Banner Pemprov

Ratu Dewa Tanggapi Santai Soal Gugatan 3 Pegawai Dishub Palembang yang Kena Pecat

Ratu Dewa Tanggapi Santai Soal Gugatan 3 Pegawai Dishub Palembang yang Kena Pecat

Wali Kota Palembang Ratu Dewa.-foto:doksumeksco-

PALEMBANG, SUMEKS.CO - Wali Kota Palembang Ratu Dewa menanggapi santai upaya hukum banding yang diajukan oleh 3 mantan pegawai Dishub Palembang.

''Soal gugatan silahkan saja. Itu hak mereka dan kita hargai.

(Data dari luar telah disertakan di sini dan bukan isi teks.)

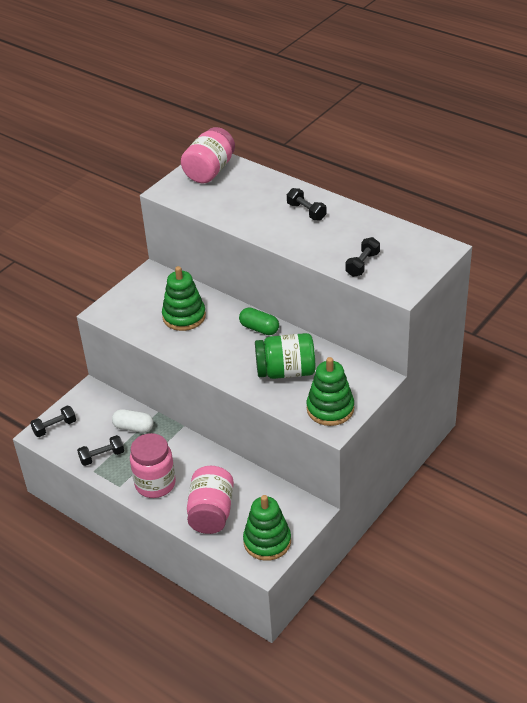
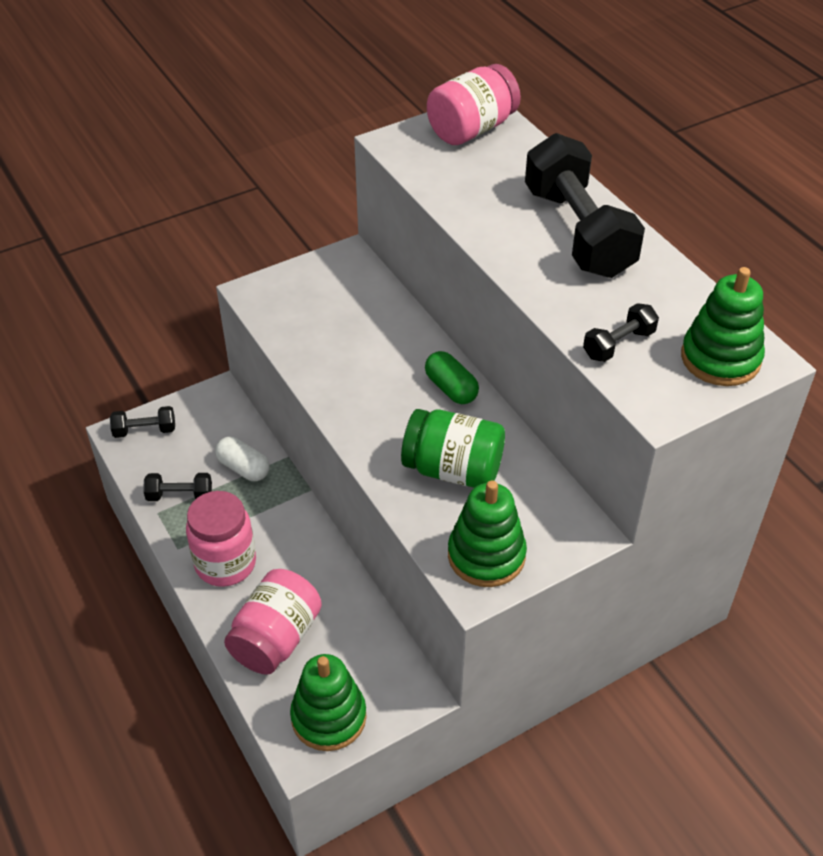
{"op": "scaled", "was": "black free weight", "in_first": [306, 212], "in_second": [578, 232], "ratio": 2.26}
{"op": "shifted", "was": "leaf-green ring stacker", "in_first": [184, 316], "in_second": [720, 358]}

Mungkin mereka merasa tidak puas dengan keputusan yang diambil,'' kata Ratu Dewa ketika dikonfirmasi wartawan, Senin 25 Mei 2026.

Ratu Dewa menjelaskan ada 6 petugas DIshub Palembbang yang terkena hukuman, termasuk hukuman pemecatan. ''Ada juga pegawai yang mendapat penurunan grade,''tegas dia.

Jadi, tegas Ratu Dewa, yang merasa tidak puas Pemkot Palembang tetap menghargai. ''Sebelumnya saya juga sudah minta BKSDM untuk mempelajari dengan seksama.''

BACA JUGA:Progres Proyek PSEL Palembang Capai 85 Persen, Ratu Dewa Optimis Rampung Oktober 2026

BACA JUGA:3 Pegawai Dishub Disanksi Pecat Ajukan Upaya Hukum Banding, Yuni: Sanksi Tak Adil Merasa Diintimidasi

''Namun yang jelas keputusan tersebut, sudah diambil berdasarkan hasil penilaian dan aturan yang berlaku. Tahapan sudah dilalui. Mulai dari tim penjatuhan hukuman disiplin, kita cek di kontrak kerja mereka dan persetujuan dari BKN regional 7.''

Seperti diketahui 3 orang pegawai Dishub kota Palembang yang disanksi pecat akhirnya mengajukan upaya hukum banding.

Melalui pengacaranya, ketiga ASN berstatus PPPK ini menilai keputusan pemecatan tersebut tidak adil.

Yuni Oktaria, selaku kuasa hukum ketiga ASN Dishub menilai, mengapa hanya ketiga kliennya saja yang dipecat, sementara belasan pengawasi Dishub lainnya hanya dimutasi.

“Ini sangat tidak adil”, tegas pengacara dari YOR Advokat dan Konsultan Hukum itu.

BACA JUGA:Hasil Sidang Disiplin, Razia ‘Memaksa’ 19 Oknum Dishub Akibatkan Kecelakaan Beruntun Sudah 1 Tahun Berjalan

BACA JUGA:Usai dari DPRD, Ratu Dewa Langsung Temui Sopir Truk Terkait Video Viral Oknum Dishub Palembang

Jika pemecatan diberikan kepada seluruhnya atau pada 19 oknum ASN yang terlibat itu baru adil.